The holdout is never served. Ground-truth answers live server-side and are never serialized into any export or page. Four of the eleven domains are generator-as-oracle: a solver computes the answer, so there is no fixed answer key to leak and a fresh seed yields unlimited new items with provably-correct labels.

What is Effective Value (𝕍)?

𝕍 = vΒ·(1βˆ’E)^N / (C_f + ω·t_baseΒ·Ξ΄^(EΒ·N)) β€” a single metric fusing speed, accuracy, cost, and the exponential error-cascade of deep agentic work. It encodes that error is penalized twice (chain success falls and debugging friction rises) and that for autonomous workflows the cost of time dominates the cost of money.

Why does the ranking change with task depth?

At shallow depth (N=1) 𝕍 rewards raw speed; as the chain deepens the (1βˆ’E)^N term makes accuracy decisive.
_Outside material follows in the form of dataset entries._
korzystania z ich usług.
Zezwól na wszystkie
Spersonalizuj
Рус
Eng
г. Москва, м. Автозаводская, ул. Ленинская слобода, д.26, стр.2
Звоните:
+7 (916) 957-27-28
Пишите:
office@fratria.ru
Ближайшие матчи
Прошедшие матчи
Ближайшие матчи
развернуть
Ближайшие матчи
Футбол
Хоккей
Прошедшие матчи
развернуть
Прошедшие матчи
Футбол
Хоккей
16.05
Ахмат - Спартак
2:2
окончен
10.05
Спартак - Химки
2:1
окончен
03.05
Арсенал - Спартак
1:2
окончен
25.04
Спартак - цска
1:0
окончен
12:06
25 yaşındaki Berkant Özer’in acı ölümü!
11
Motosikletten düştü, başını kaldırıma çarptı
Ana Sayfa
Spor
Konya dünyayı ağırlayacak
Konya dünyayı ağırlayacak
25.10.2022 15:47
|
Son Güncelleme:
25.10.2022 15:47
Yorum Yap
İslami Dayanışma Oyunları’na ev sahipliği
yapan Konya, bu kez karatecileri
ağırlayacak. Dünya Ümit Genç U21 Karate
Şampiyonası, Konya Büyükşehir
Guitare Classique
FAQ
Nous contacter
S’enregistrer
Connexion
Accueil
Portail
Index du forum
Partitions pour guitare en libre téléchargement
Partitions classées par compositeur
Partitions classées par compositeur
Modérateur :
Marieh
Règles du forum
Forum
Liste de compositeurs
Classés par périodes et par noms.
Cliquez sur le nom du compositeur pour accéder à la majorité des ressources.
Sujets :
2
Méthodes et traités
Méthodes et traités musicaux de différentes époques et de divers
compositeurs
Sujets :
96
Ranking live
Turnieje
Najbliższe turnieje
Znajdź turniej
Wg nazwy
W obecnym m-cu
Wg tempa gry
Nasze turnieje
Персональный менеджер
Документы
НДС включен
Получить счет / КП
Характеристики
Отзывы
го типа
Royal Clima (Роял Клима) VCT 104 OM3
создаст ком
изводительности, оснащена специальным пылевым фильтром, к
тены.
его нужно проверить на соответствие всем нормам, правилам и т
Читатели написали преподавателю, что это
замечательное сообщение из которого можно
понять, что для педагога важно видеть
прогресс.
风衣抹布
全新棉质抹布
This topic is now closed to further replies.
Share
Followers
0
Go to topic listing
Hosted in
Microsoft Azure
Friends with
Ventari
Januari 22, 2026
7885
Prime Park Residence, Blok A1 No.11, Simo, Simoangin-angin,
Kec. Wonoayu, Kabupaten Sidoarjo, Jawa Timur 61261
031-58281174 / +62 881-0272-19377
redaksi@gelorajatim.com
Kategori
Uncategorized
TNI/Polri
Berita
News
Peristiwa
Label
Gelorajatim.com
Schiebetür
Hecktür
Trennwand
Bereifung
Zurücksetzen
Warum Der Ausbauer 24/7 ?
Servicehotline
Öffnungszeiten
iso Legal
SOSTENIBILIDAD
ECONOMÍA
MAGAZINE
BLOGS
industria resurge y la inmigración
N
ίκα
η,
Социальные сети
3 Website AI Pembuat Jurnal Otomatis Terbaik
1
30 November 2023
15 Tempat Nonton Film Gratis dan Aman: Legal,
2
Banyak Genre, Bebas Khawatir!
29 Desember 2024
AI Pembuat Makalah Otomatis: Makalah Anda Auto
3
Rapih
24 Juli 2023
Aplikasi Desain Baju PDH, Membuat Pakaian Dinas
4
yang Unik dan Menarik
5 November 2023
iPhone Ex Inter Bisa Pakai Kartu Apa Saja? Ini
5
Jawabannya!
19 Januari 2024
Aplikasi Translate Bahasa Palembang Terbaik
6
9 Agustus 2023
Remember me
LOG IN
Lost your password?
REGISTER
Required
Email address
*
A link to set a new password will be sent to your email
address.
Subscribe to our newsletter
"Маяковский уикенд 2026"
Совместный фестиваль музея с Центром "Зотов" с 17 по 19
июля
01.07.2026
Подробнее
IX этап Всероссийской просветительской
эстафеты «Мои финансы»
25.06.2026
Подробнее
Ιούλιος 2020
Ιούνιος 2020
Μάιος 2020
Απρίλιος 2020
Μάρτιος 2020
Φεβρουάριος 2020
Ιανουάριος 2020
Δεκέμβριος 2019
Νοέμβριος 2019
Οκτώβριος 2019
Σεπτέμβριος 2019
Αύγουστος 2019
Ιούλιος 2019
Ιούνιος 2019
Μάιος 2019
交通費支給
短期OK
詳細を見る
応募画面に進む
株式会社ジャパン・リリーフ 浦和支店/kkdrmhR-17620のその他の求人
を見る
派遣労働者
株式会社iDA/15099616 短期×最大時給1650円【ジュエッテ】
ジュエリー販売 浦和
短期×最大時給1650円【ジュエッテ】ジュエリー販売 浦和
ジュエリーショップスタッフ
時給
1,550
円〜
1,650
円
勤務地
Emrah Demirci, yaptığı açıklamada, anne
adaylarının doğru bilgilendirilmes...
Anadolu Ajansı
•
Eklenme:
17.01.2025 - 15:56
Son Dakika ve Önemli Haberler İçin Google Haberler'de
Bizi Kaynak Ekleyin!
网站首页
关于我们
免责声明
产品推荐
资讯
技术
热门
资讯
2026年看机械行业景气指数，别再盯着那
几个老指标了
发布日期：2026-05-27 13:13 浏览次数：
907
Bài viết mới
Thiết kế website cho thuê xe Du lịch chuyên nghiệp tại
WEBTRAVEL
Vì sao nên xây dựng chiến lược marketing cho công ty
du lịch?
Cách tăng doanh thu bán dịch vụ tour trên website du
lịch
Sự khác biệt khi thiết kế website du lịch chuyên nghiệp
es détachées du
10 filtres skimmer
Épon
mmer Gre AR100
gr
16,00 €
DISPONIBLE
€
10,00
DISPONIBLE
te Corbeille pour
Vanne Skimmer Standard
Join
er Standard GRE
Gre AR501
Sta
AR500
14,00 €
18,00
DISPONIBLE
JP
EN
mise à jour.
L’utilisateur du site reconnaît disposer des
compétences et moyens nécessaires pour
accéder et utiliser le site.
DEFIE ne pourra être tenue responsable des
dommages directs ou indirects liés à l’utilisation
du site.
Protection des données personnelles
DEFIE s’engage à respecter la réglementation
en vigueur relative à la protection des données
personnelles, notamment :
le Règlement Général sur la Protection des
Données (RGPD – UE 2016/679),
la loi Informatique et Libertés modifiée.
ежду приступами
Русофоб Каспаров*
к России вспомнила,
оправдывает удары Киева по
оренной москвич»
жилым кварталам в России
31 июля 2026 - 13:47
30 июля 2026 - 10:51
Fast-but-flawed models collapse while accurate models pull ahead β€” the right model for a one-shot autocomplete is often the wrong model for a long autonomous job.

How is meo different from Artificial Analysis or LMArena?

Crowd arenas (LMArena) reward style and are gameable; aggregators (Artificial Analysis, Epoch) run public benchmarks that inherit contamination. meo grades an un-leaked private holdout objective-first, judges open-ended prose with a bias-controlled multi-lab jury, and adds the real-world-efficacy 𝕍 metric. We aggregate AA/LMArena as attributed secondary signals β€” we complement, not replace, them.